# EXTRAIT DU DOCUMENT
Une appartenance durable au courant maurrassien
et lepéniste, tendance antisémite
Une bonne partie du documentaire est consacré à l’appartenance, longue et durable, de cet homme cultivé au courant maurrassien d’une extrême droite traditionnaliste et lepéniste, courant qui a pour partie versé dans le racisme et l’antisémitisme à diverses périodes, y compris récentes. Cette appartenance est mise en lumière, et en perspective, par de nombreux témoignages, et documents. Même si l’intéressé a bloqué l’accès aux archives de « sa » chaîne, Histoire, et d’autres – complices, ou simplement craintifs ? – n’ont pas autorisé l’accès aux archives de LCI (un potentiel deuxième volet du documentaire, à l’avenir, pourra nous en donner les obscures raisons).
Cette appartenance du « mauvais génie » n’a pas été une courte « erreur de jeunesse », elle a duré de très longues années, dans les années 70 et les années 80, plus de 20 ans passées dans le militantisme actif d’une extrême droite virulente, qui n’avait d’ailleurs pas peur de s’afficher, à l’époque, comme telle : Patrick Buisson, très proche collaborateur (des années durant) de Jean-Marie Le Pen, s’est hissé à la tête d’un hebdomadaire peuplé d’idéologues xénophobes et racialistes, certains aux très nets penchants antisémites et révisionnistes – « Minute » – pour poursuivre, avec d’autres ensuite, sa grande œuvre de promotion des idées dîtes « identitaires », nom de code qui, à l’extrême droite dans les années 80 et 90, renvoyaient systématiquement à l’obsession (instrumentalisée) des origines ethniques et aux croyances religieuses : le documentaire, interrogeant intelligemment les tenants de ce courant d’extrême droite, fait ainsi la démonstration des méthodes et des réussites buissonniennes : de Bruno Mégret, ancien numéro deux du FN (« nos idées ont progressé, triomphé même » estime-t-il aujourd’hui) à Nicolas Sarkozy, qu’on ne voit pas témoigner sur celui dont il était pourtant si proche et qu’il a installé sans vergogne, en 2007, au plus haut sommet de l’Etat comme grand commanditaire occulte de sondages et, politiquement, comme « dealer de haine » (l’expression est de Georges-Marc Benamou [1]), ceci jusqu’à sa campagne, perdue, de 2012.

# LISTE DES TÂCHES
[A] Recopiez fidèlement le passage de l'extrait sur Patrick Buisson qui commence par « Une appartenance durable » et se poursuit jusqu'à « les obscures raisons). ».
[B] Répondez à ces questions d'après l'extrait sur Patrick Buisson :
(i) De quelle chaîne l'intéressé a-t-il bloqué l'accès aux archives ?
(ii) Combien d'années ont été passées dans le militantisme actif d'extrême droite ?
(iii) À qui doit-on l'expression « dealer de haine » ?
[C] Reprenez l'extrait sur Patrick Buisson à la suite de sa dernière phrase et poursuivez-le.
Les données ne sont d'aucune utilité ici.

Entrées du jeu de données
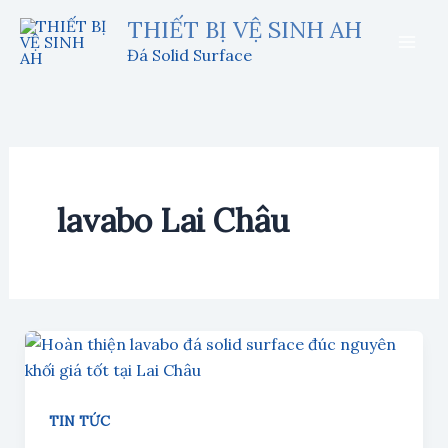
Nhảy
THIẾT BỊ VỆ SINH AH
tới
Đá Solid Surface
nội
dung
lavabo Lai Châu
TIN TỨC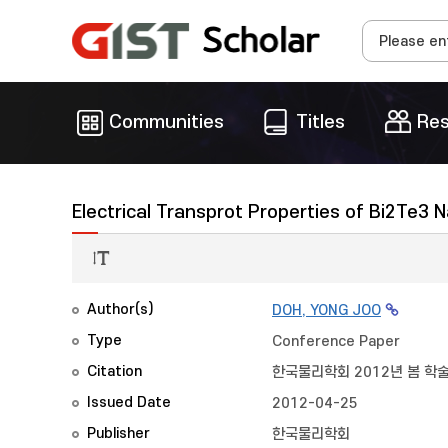
Communities
Titles
Res
Electrical Transprot Properties of Bi2Te3
Author(s)
DOH, YONG JOO
Type
Conference Paper
Citation
한국물리학회 2012년 봄 
Issued Date
2012-04-25
Publisher
한국물리학회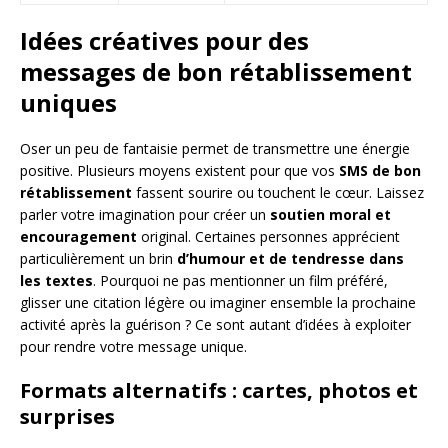
Idées créatives pour des
messages de bon rétablissement
uniques
Oser un peu de fantaisie permet de transmettre une énergie
positive. Plusieurs moyens existent pour que vos
SMS de bon
rétablissement
fassent sourire ou touchent le cœur. Laissez
parler votre imagination pour créer un
soutien moral et
encouragement
original. Certaines personnes apprécient
particulièrement un brin
d’humour et de tendresse dans
les textes
. Pourquoi ne pas mentionner un film préféré,
glisser une citation légère ou imaginer ensemble la prochaine
activité après la guérison ? Ce sont autant d’idées à exploiter
pour rendre votre message unique.
Formats alternatifs : cartes, photos et
surprises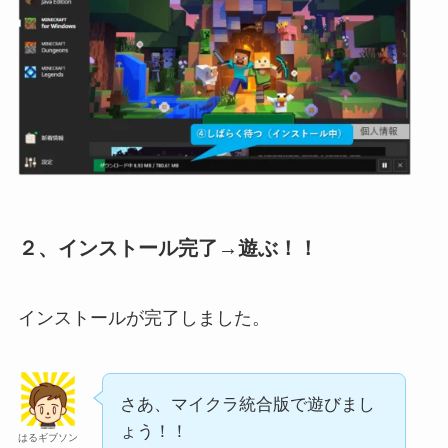
２、インストール完了→遊ぶ！！
インストールが完了しました。
さあ、マイクラ統合版で遊びまし
ょう！！
はるギブソン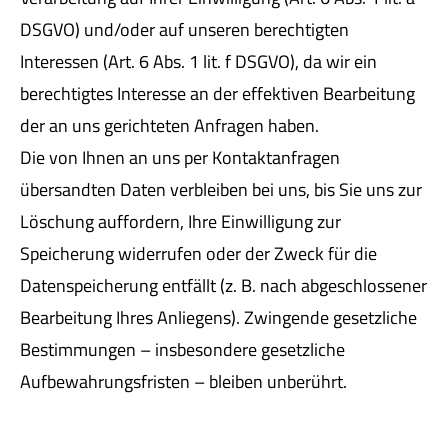
DSGVO) und/oder auf unseren berechtigten
Interessen (Art. 6 Abs. 1 lit. f DSGVO), da wir ein
berechtigtes Interesse an der effektiven Bearbeitung
der an uns gerichteten Anfragen haben.
Die von Ihnen an uns per Kontaktanfragen
übersandten Daten verbleiben bei uns, bis Sie uns zur
Löschung auffordern, Ihre Einwilligung zur
Speicherung widerrufen oder der Zweck für die
Datenspeicherung entfällt (z. B. nach abgeschlossener
Bearbeitung Ihres Anliegens). Zwingende gesetzliche
Bestimmungen – insbesondere gesetzliche
Aufbewahrungsfristen – bleiben unberührt.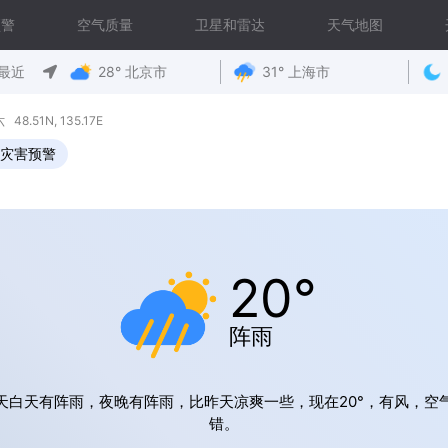
预警
空气质量
卫星和雷达
天气地图
最近
28° 北京市
31° 上海市
.51N, 135.17E
灾害预警
20°
阵雨
天白天有阵雨，夜晚有阵雨，比昨天凉爽一些，现在20°，有风，空
错。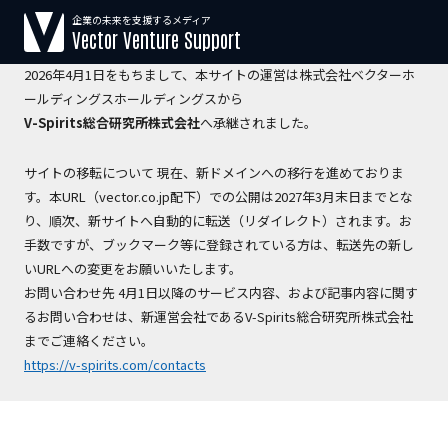
企業の未来を支援するメディア
【運営会社変更のお知らせ】
Vector Venture Support
2026年4月1日をもちまして、本サイトの運営は株式会社ベクターホ
ールディングスホールディングスから
V-Spirits総合研究所株式会社
へ承継されました。
サイトの移転について 現在、新ドメインへの移行を進めておりま
す。本URL（vector.co.jp配下）での公開は2027年3月末日までとな
り、順次、新サイトへ自動的に転送（リダイレクト）されます。お
手数ですが、ブックマーク等に登録されている方は、転送先の新し
いURLへの変更をお願いいたします。
お問い合わせ先 4月1日以降のサービス内容、および記事内容に関す
るお問い合わせは、新運営会社であるV-Spirits総合研究所株式会社
までご連絡ください。
https://v-spirits.com/contacts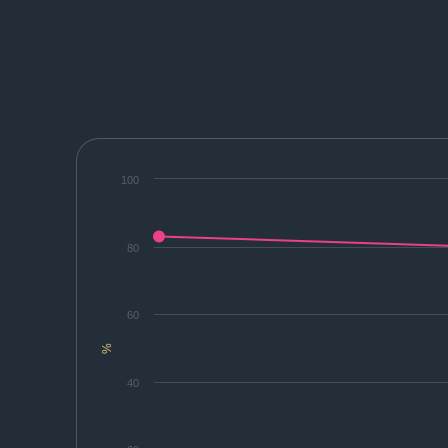
100
80
60
%
40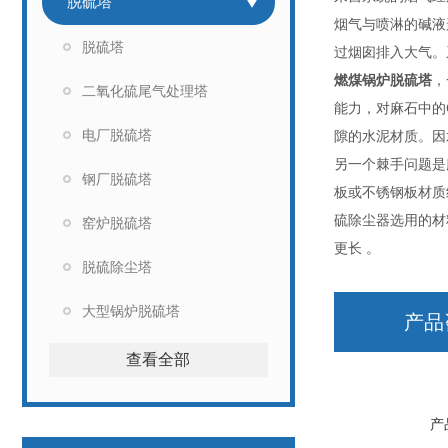
脱硫塔
烟气与喷淋的碱液
脱硫塔
过烟囱排入大气。
燃煤锅炉脱硫塔
，
二氧化硫尾气处理塔
能力，对麻石中的
电厂脱硫塔
隙的水泥材质。因
另一个棘手问题是
钢厂脱硫塔
板或不锈钢板材质
硫除尘器选用的材
窑炉脱硫塔
更长 。
脱硫除尘塔
大型锅炉脱硫塔
产品
查看全部
产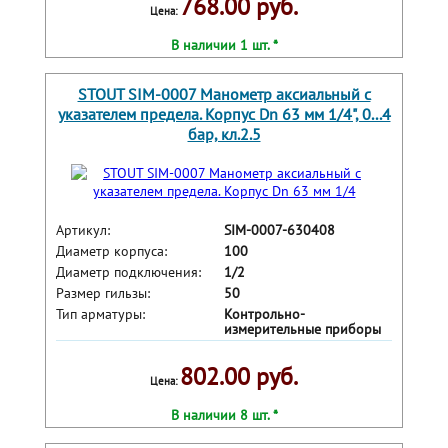
768.00 руб.
Цена:
В наличии 1 шт. *
STOUT SIM-0007 Манометр аксиальный с
указателем предела. Корпус Dn 63 мм 1/4", 0...4
бар, кл.2.5
Артикул:
SIM-0007-630408
Диаметр корпуса:
100
Диаметр подключения:
1/2
Размер гильзы:
50
Тип арматуры:
Контрольно-
измерительные приборы
802.00 руб.
Цена:
В наличии 8 шт. *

# RÉPONSES DANS L'ORDRE
[A]
Une appartenance durable au courant maurrassien
et lepéniste, tendance antisémite
Une bonne partie du documentaire est consacré à l’appartenance, longue et durable, de cet homme cultivé au courant maurrassien d’une extrême droite traditionnaliste et lepéniste, courant qui a pour partie versé dans le racisme et l’antisémitisme à diverses périodes, y compris récentes. Cette appartenance est mise en lumière, et en perspective, par de nombreux témoignages, et documents. Même si l’intéressé a bloqué l’accès aux archives de « sa » chaîne, Histoire, et d’autres – complices, ou simplement craintifs ? – n’ont pas autorisé l’accès aux archives de LCI (un potentiel deuxième volet du documentaire, à l’avenir, pourra nous en donner les obscures raisons).

[B]
(i) La chaîne Histoire.
(ii) Plus de 20 ans.
(iii) À Georges-Marc Benamou.

[C]
Minute Pétain – Patrick Buisson, le mauvais génie par france3
Une affaire d’écoutes clandestines. Sarkozy avait pourtant été alerté
sur les méthodes de l’ex-lepéniste
De toute cette période sarkoziste, qui reflète une grande faiblesse présidentielle vis-à-vis d’un tel personnage (et sans doute d’autres), Nicolas Sarkozy a un souvenir apparemment plus flou que Patrick Buisson lui-même. Et pour cause ! Ce tout puissant conseiller du Prince, lui, a gardé en mémoire de son enregistreur de poche et de son ordinateur personnel, toutes les conversations privées et les réunions qu’il a eues (elles furent très fréquentes et nombreuses) avec ce chef de l’Etat pour le moins imprudent. Une incroyable affaire d’écoutes clandestines, qui n’a sans doute pas dit son dernier mot. Car Patrick Buisson, on le sait, tient là, sous couvert de « documents de travail » pour son œuvre éditoriale de pseudo-historien, une redoutable bombe à retardement, à fragmentations, pouvant anéantir ce qui reste d’ambition politique pour le candidat aux Primaires ouvertes de la droite et du centre.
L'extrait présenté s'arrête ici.